Banner headline.
Decent lead.
Health Care Looms as Top Campaign Issue
WASHINGTON, July 5 — There is no better measure of the power of the health care issue than this: Sixteen months before Election Day, presidential candidates in both parties are promising to overhaul the system and cover more — if not all — of the 44.8 million people without insurance.
http://www.nytimes.com/...
Newpaper of record.
Finally, something to sink our teeth into . . .
Not so quick.
If this is a taste of how The New York Times is going to report on the most critical domestic issue of our time, we're going to have our hand full around here.
Robin Toner intrepid New York Times stenographer reporting for duty. She lives to report the news.
Today she wants us to know that Republicans believe the market is capbale of responding to the collapse of the American healthcare system. Democrats will raise your taxes to fund their overhaul of our catastrophic healthcare disaster. Yawn.
Bless her for explaining to my ignorant mind that the Republican approach would be somewhat different from what the Democrats might serve up.
Their approaches are very different, reflecting longstanding divisions between the parties on the role of government versus the private market in addressing the affordability and availability of health insurance. Republicans, by and large, promise to expand coverage by using a variety of tax incentives to empower consumers to buy it themselves, from private insurers. Conservatives warn, repeatedly, of Democrats edging toward the slippery slope of "government-controlled health insurance," as former Mayor Rudolph W. Giuliani of New York puts it, and tout the innovation and choice offered by private insurers.
It gets better worse. Here's what I know a lot of you will find especially galling.
The guy with the best (though not perfect) plan, John Edwards, is given a back seat.
It took her until paragraph 17, deep on page 2 (I read this fine reporting on the on-line edition) to even mention John Edwards. And the Edwards reference comes as an aside. A fucking afterthought.
This year, the major Democratic proposals — including Mr. Obama’s, one from former Senator John Edwards of North Carolina and a plan expected from Mrs. Clinton — are arguably ambitious and costly, but do not attempt the wholesale reinvention of the system, or move explicitly toward the government takeover Republicans so often predict.
Mostly, this was the New York Times being the New York Times. At best regurgitating Democratic and Republican talking points, at worse, reporting misinformation, as fact.
For example, I wasn't aware of this. Senator Clinton is tripping all over herself to reveal her plan?
Democrats are competing furiously among themselves over who has the bigger, better plan to control costs and to approach universal coverage — a striking change from the party’s wariness on the issue a decade ago after the collapse of the Clintons’ health care initiative.
I wasn't aware of this either. Democrats are watching how it goes in Massachusetts where many citizens are being offered "affordable" junk health insurance.
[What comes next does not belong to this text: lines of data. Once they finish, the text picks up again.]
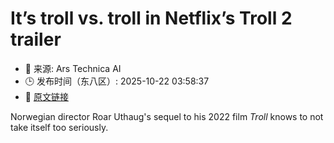 # It’s troll vs. troll in Netflix’s Troll 2 trailer
- 📅 来源: Ars Technica AI
- 🕒 发布时间（东八区）: 2025-10-22 03:58:37
- 🔗 [原文链接](https://arstechnica.com/culture/2025/10/troll-2-trailer-is-a-godzilla-inspired-monster-mash/)

Norwegian director Roar Uthaug's sequel to his 2022 film <em>Troll</em> knows to not take itself too seriously.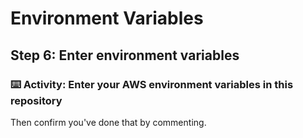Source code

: # Environment Variables

## Step 6: Enter environment variables

### :keyboard: Activity: Enter your AWS environment variables in this repository

Then confirm you've done that by commenting.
Affordable is often a political weasel word synonymous with High Deductible junk insurance.
And if Ms. Toner is right and I'm wrong, we're in big trouble because the Massachusetts Mandate the way it's presently constructed, isn't my idea of guaranteed universal healthcare.
Did y'all know that even if Democrats sweep to victory in 2008 we'll have to accept a "centrist compromise?"
You bet, that's what the New York Times says.
And both parties are closely watching the action in the states as potential blueprints for a centrist compromise, especially in Massachusetts, which just began a major plan aimed at requiring every individual to have insurance.
Finally some information to set your hair on fire--from the great people at the Kaiser Family Foundation.
This amount of attention, this early, comes in response to the growing anxiety among voters — and much of American business — about the cost of health care. Premiums for family coverage have risen by 87 percent since 2000, according to the Kaiser Family Foundation. The number of Americans without insurance has grown steadily, to what the Census Bureau estimates as nearly 45 million, from 37 million when the Clintons first confronted the issue.
As you read this reporting, you'll get a preview of what we can expect going forward. You will understand one thing--that healthcare is going to be high stakes poker in the 2008 election.
But Mr. Gruber and all these politicians and "journalists" can count on an army of dedicated and devoted bloggers. We will straighten out their misinformation, distortion and errors. We weren't around in 1993-1994, but we'll be working 24/7 to get the truth out.
By the time the general election rolls around, polls indicate that the issue will be front and center, setting the stage for another great battle to overhaul the system under the next president. Veterans of the Clinton administration say it all feels very familiar.
"If the Democrats win, it will be very hard not to take this issue on," said Mr. Gruber, who is helping to implement the Massachusetts plan. "It will be as promising as it was in the early 1990s."
There is some good news, we have the netroots. Blogs didn’t exist in 1993 and 1994. Even in the face of a salvo of falsehoods, more and more of us are learning the truth and uniting across racial, ethnic, gender, income, and class lines in the most concerted effort in the nation’s history to build a public mandate for quality, guaranteed, affordable, single-payer health care.